### What to work on
Copy the records that follow exactly as written, but not their pictures.

*** Supplied information ***

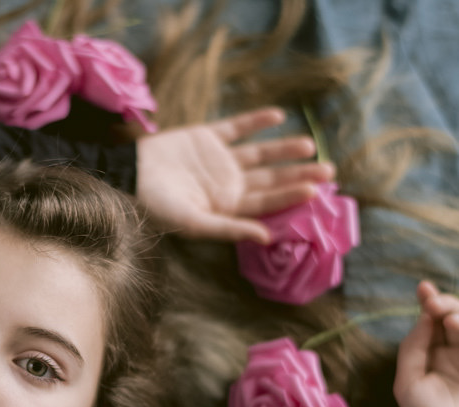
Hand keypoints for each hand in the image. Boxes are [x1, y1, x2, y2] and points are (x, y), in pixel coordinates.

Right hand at [135, 107, 334, 242]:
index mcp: (227, 206)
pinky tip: (278, 116)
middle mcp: (228, 184)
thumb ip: (230, 229)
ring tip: (310, 145)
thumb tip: (268, 238)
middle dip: (298, 174)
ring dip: (284, 149)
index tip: (316, 191)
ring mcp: (220, 160)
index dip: (290, 196)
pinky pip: (237, 128)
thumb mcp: (194, 223)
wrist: (128, 176)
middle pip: (270, 179)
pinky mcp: (207, 137)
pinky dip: (256, 121)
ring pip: (260, 154)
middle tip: (330, 170)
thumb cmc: (157, 207)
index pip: (267, 202)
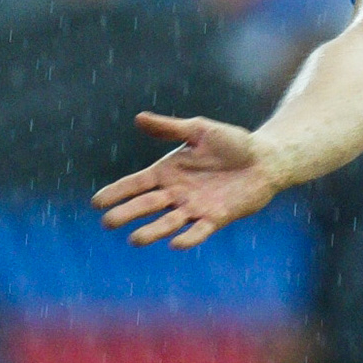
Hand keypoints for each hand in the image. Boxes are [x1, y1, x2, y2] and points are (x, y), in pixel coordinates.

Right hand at [92, 113, 278, 247]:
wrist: (265, 158)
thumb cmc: (232, 143)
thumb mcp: (199, 130)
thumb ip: (170, 127)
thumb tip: (138, 118)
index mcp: (168, 172)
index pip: (137, 184)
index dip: (117, 192)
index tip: (97, 202)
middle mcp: (177, 192)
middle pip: (147, 205)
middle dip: (127, 213)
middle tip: (108, 222)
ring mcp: (195, 207)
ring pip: (168, 222)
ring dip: (152, 231)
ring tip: (134, 239)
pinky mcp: (216, 217)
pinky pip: (200, 230)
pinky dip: (188, 238)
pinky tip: (175, 244)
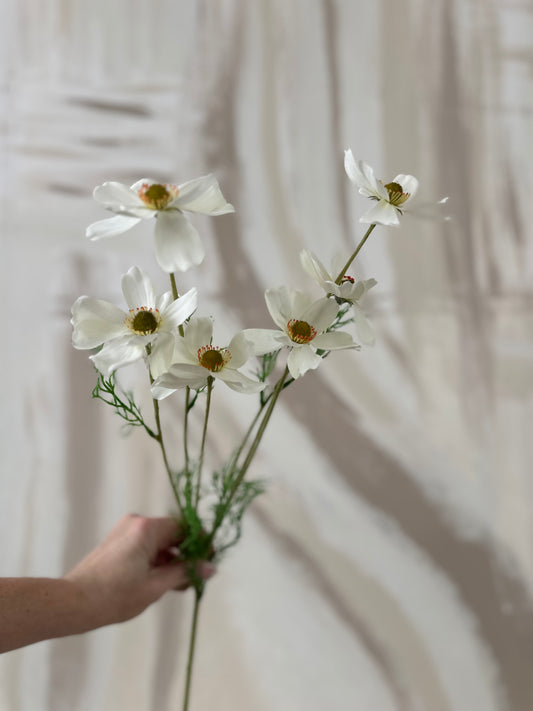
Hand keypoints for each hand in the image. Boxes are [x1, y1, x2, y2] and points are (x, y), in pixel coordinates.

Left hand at [65, 514, 214, 628]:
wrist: (74, 603)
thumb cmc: (115, 595)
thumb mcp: (156, 586)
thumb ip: (185, 572)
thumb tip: (211, 568)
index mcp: (147, 528)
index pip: (184, 527)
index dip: (200, 543)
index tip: (209, 561)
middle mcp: (137, 523)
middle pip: (173, 533)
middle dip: (187, 554)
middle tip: (196, 577)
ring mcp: (126, 531)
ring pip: (160, 541)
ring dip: (173, 560)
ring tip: (181, 585)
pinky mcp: (118, 542)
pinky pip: (147, 546)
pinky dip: (158, 560)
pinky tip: (164, 581)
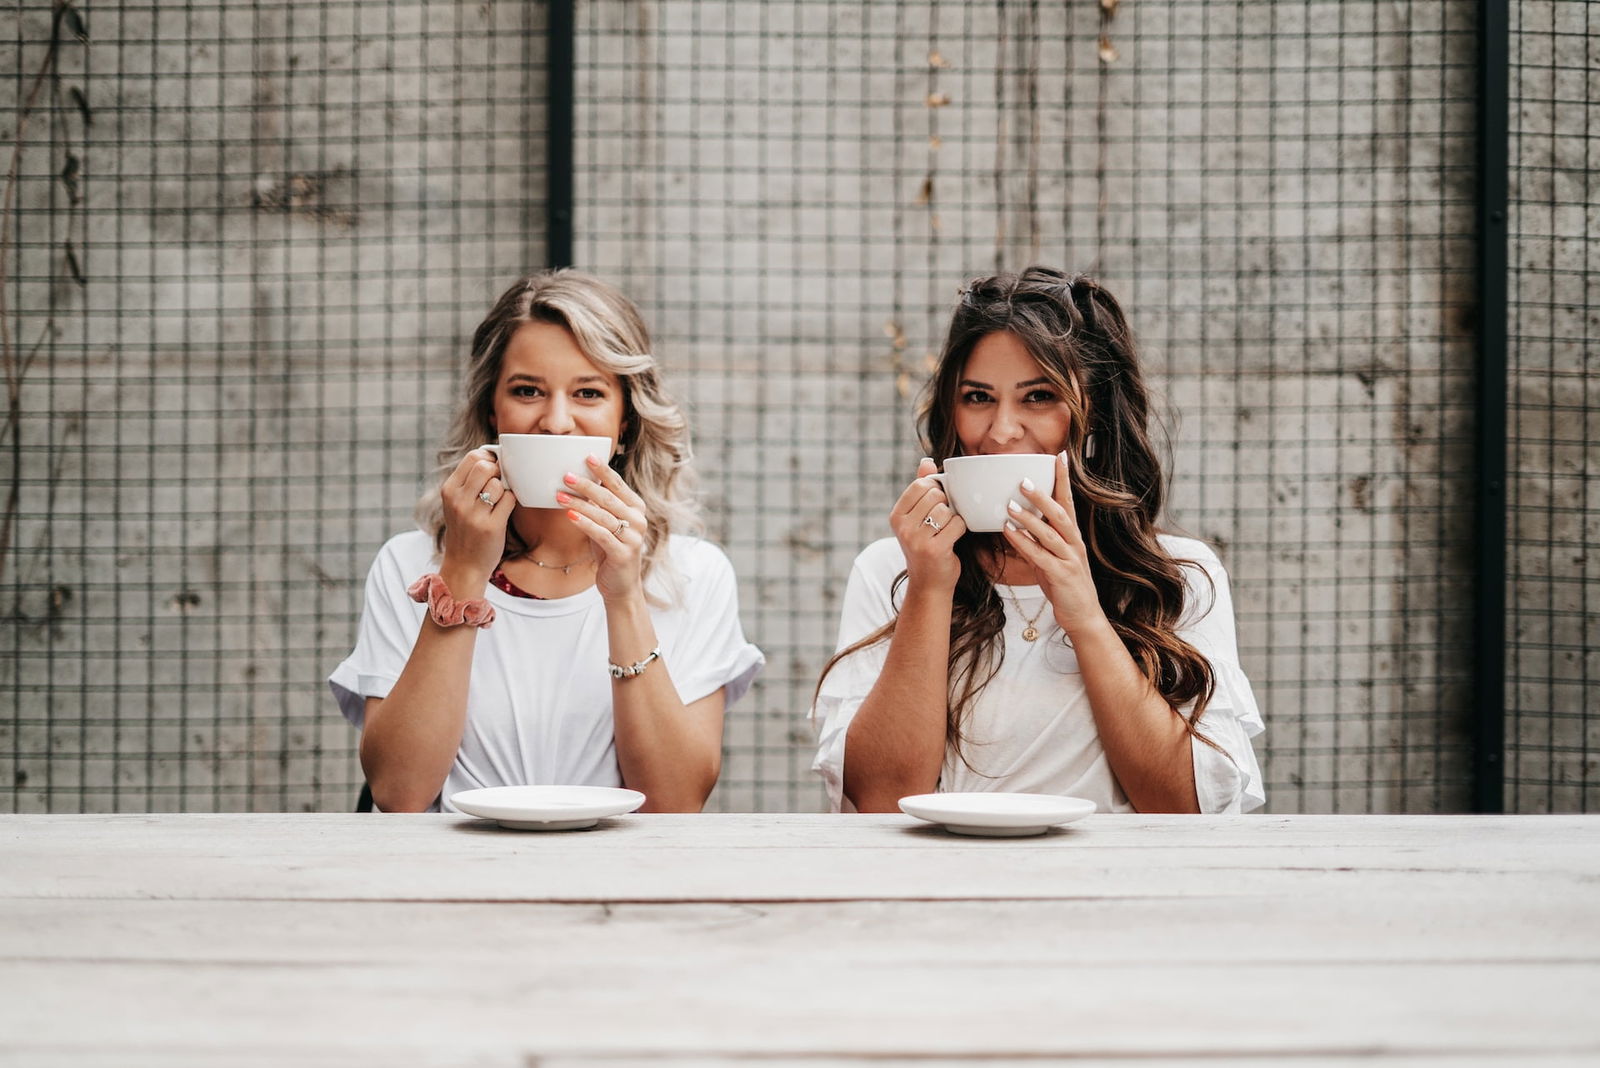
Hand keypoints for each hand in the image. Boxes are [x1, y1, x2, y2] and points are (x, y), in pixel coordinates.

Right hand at [439, 448, 516, 583]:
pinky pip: (509, 500)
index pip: (472, 457)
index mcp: (449, 490)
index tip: (494, 467)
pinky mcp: (491, 527)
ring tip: (498, 502)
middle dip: (497, 471)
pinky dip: (511, 502)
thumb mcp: (456, 503)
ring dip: (504, 490)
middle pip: (485, 466)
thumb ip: (469, 481)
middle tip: (499, 483)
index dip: (488, 457)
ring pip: (498, 483)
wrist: (463, 565)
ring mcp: (474, 514)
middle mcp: (458, 500)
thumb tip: (493, 457)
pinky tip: (504, 511)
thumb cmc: (465, 530)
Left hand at [556, 455, 648, 602]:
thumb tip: (579, 480)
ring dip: (579, 503)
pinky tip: (569, 515)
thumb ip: (599, 505)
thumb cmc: (611, 550)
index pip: (618, 484)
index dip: (602, 470)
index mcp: (636, 508)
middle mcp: (639, 520)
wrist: (621, 585)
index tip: (586, 456)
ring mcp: (633, 538)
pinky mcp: (623, 553)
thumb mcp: (607, 524)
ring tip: (559, 496)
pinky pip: (601, 534)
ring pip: (603, 515)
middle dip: (586, 485)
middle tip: (565, 475)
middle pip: (609, 498)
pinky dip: (584, 523)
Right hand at [890, 457, 967, 591]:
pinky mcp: (934, 549)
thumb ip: (921, 488)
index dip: (936, 490)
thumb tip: (927, 461)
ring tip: (945, 532)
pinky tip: (952, 540)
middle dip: (946, 504)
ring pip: (947, 509)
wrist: (929, 584)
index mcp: (896, 515)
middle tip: (942, 521)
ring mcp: (916, 539)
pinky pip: (957, 524)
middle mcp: (902, 526)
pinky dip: (960, 530)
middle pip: (935, 495)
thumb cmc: (926, 546)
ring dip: (953, 519)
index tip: (937, 504)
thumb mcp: (918, 518)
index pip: (920, 484)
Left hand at [1001, 451, 1107, 639]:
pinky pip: (1040, 555)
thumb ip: (1039, 541)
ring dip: (1029, 518)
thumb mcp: (1052, 559)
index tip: (1058, 456)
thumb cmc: (1066, 587)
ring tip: (1009, 505)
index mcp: (1073, 537)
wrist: (1083, 617)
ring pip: (1050, 533)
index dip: (1063, 479)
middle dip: (1042, 495)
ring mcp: (1070, 559)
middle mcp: (1074, 544)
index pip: (1068, 502)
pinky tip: (1009, 532)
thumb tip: (1020, 524)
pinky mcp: (1062, 575)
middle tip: (1023, 479)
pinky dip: (1024, 542)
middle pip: (1060, 513)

***

### Exercise answer
Hand keypoints for each hand in the image. Boxes are [x1, y1, x2, y2] and points are (x, y), in pixel coordinates.

Right hand at [135, 107, 334, 242]:
index mcp: (227, 206)
pinky tip: (278, 116)
middle mcp: (228, 184)
thumb ip: (230, 229)
ring tip: (310, 145)
thumb tip: (268, 238)
middle dip: (298, 174)
ring dip: (284, 149)
index tip: (316, 191)
ring mcp: (220, 160)
index dip: (290, 196)
pinky pip: (237, 128)
thumb mcp: (194, 223)
wrist: (128, 176)
middle pip: (270, 179)
pinky mcp: (207, 137)
pinky dip: (256, 121)
ring pip: (260, 154)
middle tip: (330, 170)
thumb cmc: (157, 207)
index pip: (267, 202)
Hand keypoints for each hand in the image. Boxes are [x1, y1, x2, y2] and points are (x, y), in pixel coordinates.

Right hand at [92, 113, 278, 247]:
wrist: (265, 158)
thumb cmc: (232, 143)
thumb mcp: (199, 130)
thumb ip: (170, 127)
thumb tip: (138, 118)
index mcp: (168, 172)
index pip: (137, 184)
index dip: (117, 192)
index tip: (97, 202)
middle mcp: (177, 192)
middle pip: (147, 205)
middle dip: (127, 213)
middle tip: (108, 222)
ring mcp: (195, 207)
ring pip: (168, 222)
ring dip: (152, 231)
ring tip: (134, 239)
pinky mcp: (216, 217)
pinky pip: (200, 230)
pinky dip: (188, 238)
pinky tip: (175, 244)
Hand keypoints for each hand in the image. Boxes are [x1, y1, x2, y2] and points are (x, y), in pixel coordinates.

Left hand at [65, 514, 214, 628]:
wrist: (74, 603)
thumb cmc: (115, 595)
thumb mcp: (156, 586)
thumb ip: (185, 572)
thumb tip: (211, 568)
index mcp: (147, 528)
index pip: (184, 527)
index dip: (200, 543)
index tip: (209, 561)
middle mcp: (137, 523)
middle pip: (173, 533)
middle dip: (187, 554)
middle tip: (196, 577)
ring mcp: (126, 531)
ring pip: (160, 541)
ring dip: (173, 560)
ring tip: (181, 585)
pinky mcp: (118, 542)
pinky pip: (147, 546)
pinky dip: (158, 560)
pinky tip: (164, 581)
Hand keypoints for each hand in the image. Boxes are [x1, y1, x2, y2] and points are (x, y), in pixel coordinates.

Right hand at [439, 448, 516, 583]:
pinky pip: (509, 500)
index pip: (472, 457)
index mcp: (449, 490)
index tip: (494, 467)
pinky mcp: (491, 527)
ring tip: (498, 502)
middle dip: (497, 471)
pinky dip: (511, 502)
thumb mcp: (456, 503)
ring dip: (504, 490)
middle pip: (485, 466)
thumb ip: (469, 481)
middle tip: (499, 483)
index dip: (488, 457)
ring pip: (498, 483)
wrist: (463, 565)
ring mcp: (474, 514)
middle mcp: (458, 500)
thumb tip: (493, 457)
pinky tip: (504, 511)
thumb cmc: (465, 530)
Left hand at [556, 455, 648, 602]:
thumb tip: (579, 480)
ring dip: (579, 503)
pinky tip: (569, 515)
thumb ip: (599, 505)
thumb cmc: (611, 550)
index pip: (618, 484)
index dip: (602, 470)
index mcp: (636, 508)
middle mcp: (639, 520)
wrist: (621, 585)
index tip: (586, 456)
ring mcp: (633, 538)
pinky mcp: (623, 553)
thumb mcp: (607, 524)
ring tip: (559, 496)
pinky pip: (601, 534)
ring pip: (603, 515)
middle dip: (586, 485)
middle tip: (565, 475)
middle pip: (609, 498)
pinky dip: (584, 523)
Right hand at [890, 457, 967, 591]:
pinky mcp: (934, 549)
thumb ip: (921, 488)
index dip: (936, 490)
thumb tip: (927, 461)
ring tip: (945, 532)
pinky tip: (952, 540)
middle dip: (946, 504)
ring pip: (947, 509)
wrist: (929, 584)
index mcp: (896, 515)
middle tip: (942, 521)
ring mcp: (916, 539)
pinky pip: (957, 524)
middle mcp: (902, 526)
pinky dip: (960, 530)
middle pip: (935, 495)
thumb cmc: (926, 546)
ring dip: (953, 519)
index tip: (937, 504)
thumb mcp: (918, 518)
index pip: (920, 484)
Left hand at [1001, 451, 1107, 639]:
pinky pip: (1040, 555)
thumb ip: (1039, 541)
ring dip: (1029, 518)
thumb mcp: (1052, 559)
index tip: (1058, 456)
thumb cmc: (1066, 587)
ring tip: (1009, 505)
index mcp: (1073, 537)
wrist: (1083, 617)
ring pip: (1050, 533)
index dip: (1063, 479)
middle dip: (1042, 495)
ring mcp: (1070, 559)
middle mcp: (1074, 544)
index pip: (1068, 502)
pinky tip: (1009, 532)
thumb tip: (1020, 524)
pinky mcp: (1062, 575)
middle tip: (1023, 479)
pinky dip: (1024, 542)
middle pip: (1060, 513)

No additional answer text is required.